Francenilda também comentou que as últimas eleições esse tipo de assistencialismo cresceu e que são ações que deixam a população dependente desse tipo de oferta.

“Nas últimas eleições a gente tem observado uma ação muito direta desse tipo de ação, principalmente na doação de cestas básicas, na busca de alguma forma contribuir “solidariamente” para essas famílias. Essas ações não resolvem a problemática e eu acredito particularmente que o investimento poderia se dar em ações mais efetivas, contribuindo com organizações que têm atuado no campo da política pública de assistência social e, a gente observa o uso indevido desse tipo de ação, gerando de fato e caracterizando o que chamamos de assistencialismo político. Infelizmente essa é a nossa realidade, enfatiza Francenilda.

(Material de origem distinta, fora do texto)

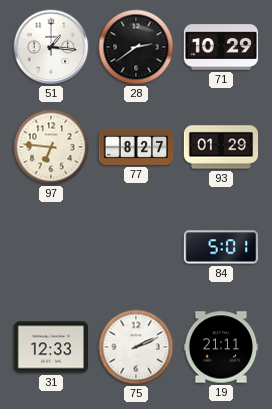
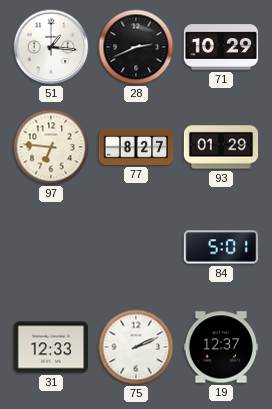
28: 2:39 -> 2:41
19: 21:11 -> 12:37
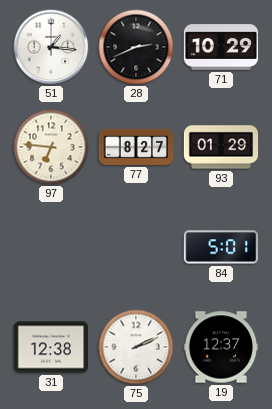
31: 12:33 -> 12:38
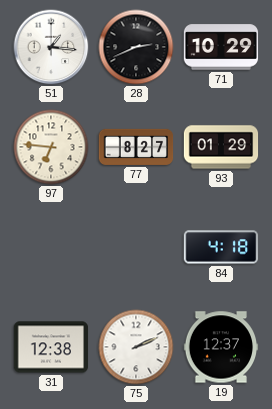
84: 5:01 -> 4:18
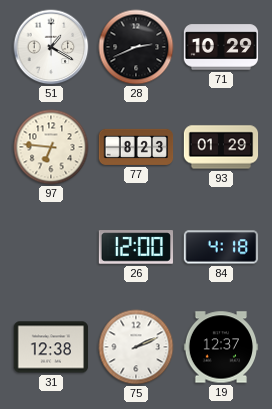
51: 1:16 -> 1:20
77: 8:27 -> 8:23
26: none -> 12:00
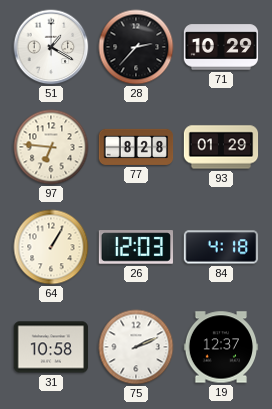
28: 2:41 -> 2:37
77: 8:23 -> 8:28
64: none -> 1:05
26: 12:00 -> 12:03
31: 12:38 -> 10:58
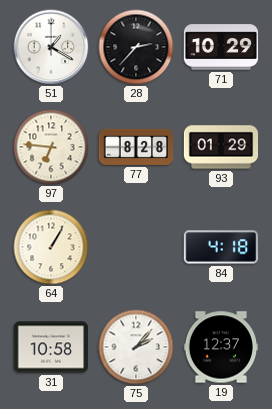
26: 12:03 -> none
75: 2:11 -> 2:07
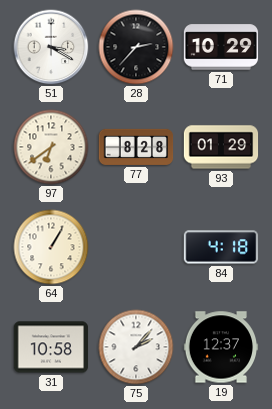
51: 1:20 -> 3:20
97: 6:46 -> 6:39
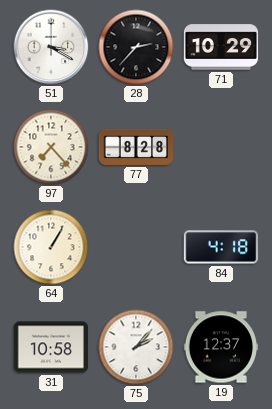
97: 6:39 -> 7:23
93: 01:29 -> none
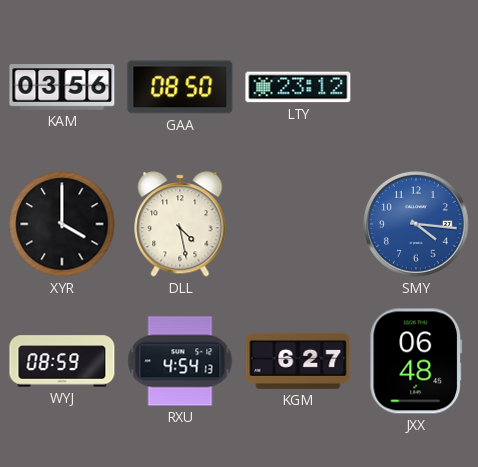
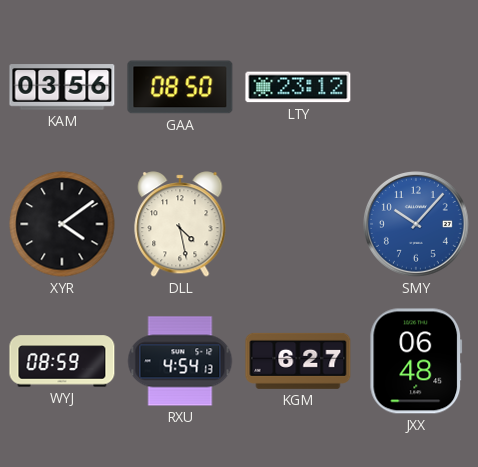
XYR: 4:00 -> 4:09
SMY: 4:16 -> 10:07
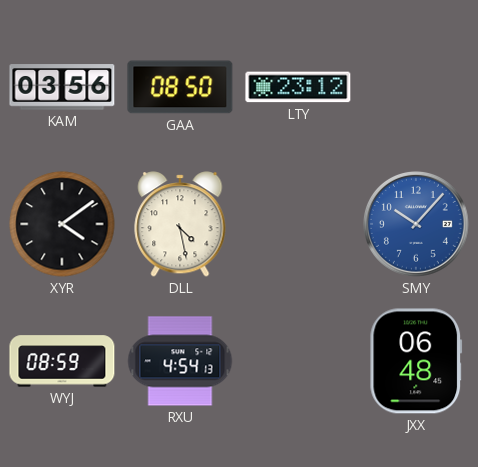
KGM: 6:27 -> none
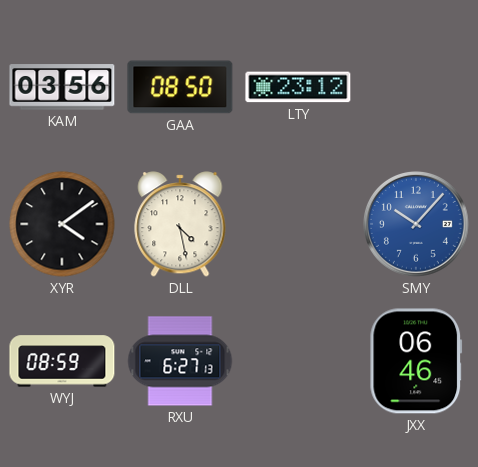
RXU: 4:54 -> 6:27
JXX: 06:48 -> 06:46
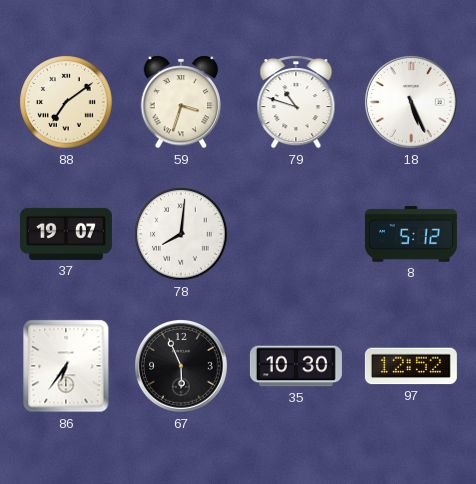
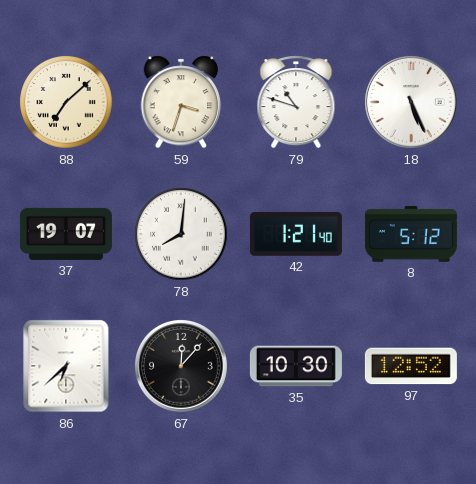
88: 7:09 -> 7:08
42: none -> 1:21
86: 6:36 -> 6:38
67: 5:56 -> 12:07
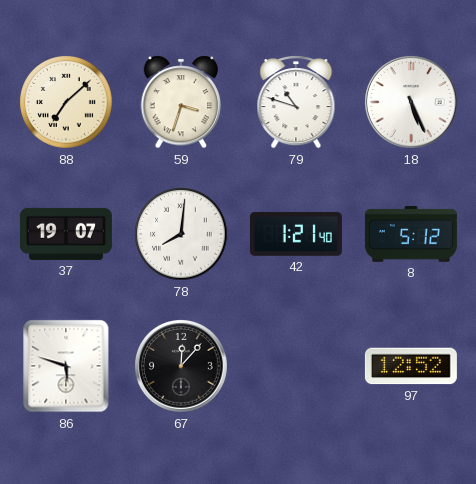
86: 6:38 -> 5:48
35: 10:30 -> none
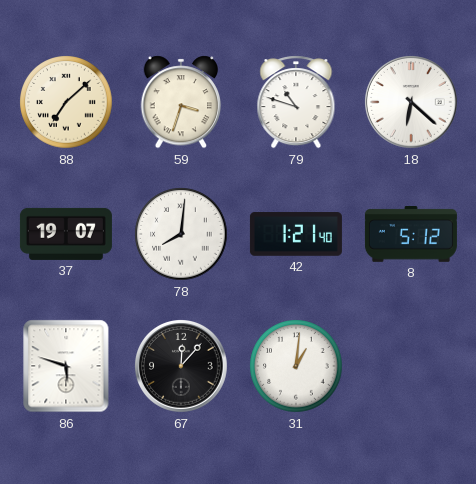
18: 5:26 -> 6:22
31: none -> 1:01
97: 12:52 -> none
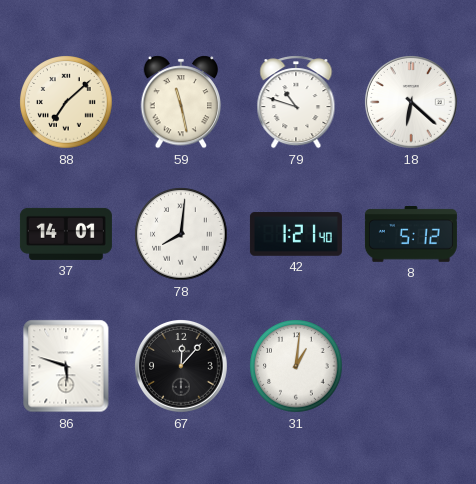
59: 3:33 -> 11:28
37: 19:07 -> 14:01
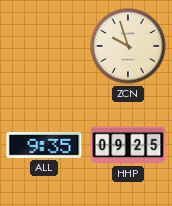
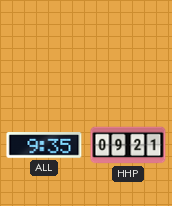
ZCN: 9:57 -> none
HHP: 09:25 -> 09:21
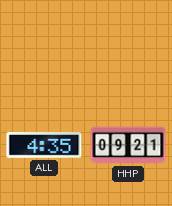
ALL: 9:35 -> 4:35
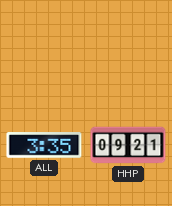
ALL: 4:35 -> 3:35
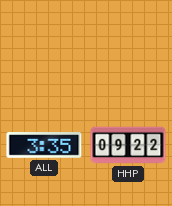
HHP: 09:21 -> 09:22
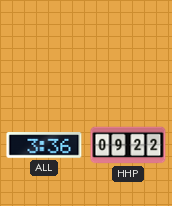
ALL: 3:35 -> 3:36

“Isso dificulta de fato a eficácia da implementação de políticas públicas, porque realmente vai direcionar para um conjunto de ações ineficazes, não atingindo a realidade da população como um todo e, consequentemente não garantindo o acesso ao direito à política de assistência social, enquanto direito e dever do Estado. A população em vulnerabilidade social é a que vai sofrer mais, ela será mais atingida, o que pode levar ao agravamento em sua condição de vulnerabilidade”, disse a assistente social.

Gualberto enfatizou ainda, que esse tipo de conduta dos parlamentares em todo o Brasil, é uma falta de respeito com a população quando os políticos realizam esses sorteios, distribuem cestas básicas ou mesmo realizam consultas médicas para atrair a atenção do eleitor, utilizando a condição dessas famílias, com intenção de ganhar votos nas eleições futuras.



“Tais ações articuladas ao fortalecimento e empoderamento de grupos sociais, rompem com o assistencialismo, pois buscam instumentalizar a população para serem protagonistas de sua história. Temos que considerar que temos ações nessa direção.”

Francenilda Gualberto é assistente social , mestre em Sociedade e Cultura na Amazônia; coordenadora do curso de Serviço Social da Uninorte e conselheira do Conselho Municipal de Assistência Social (CMAS).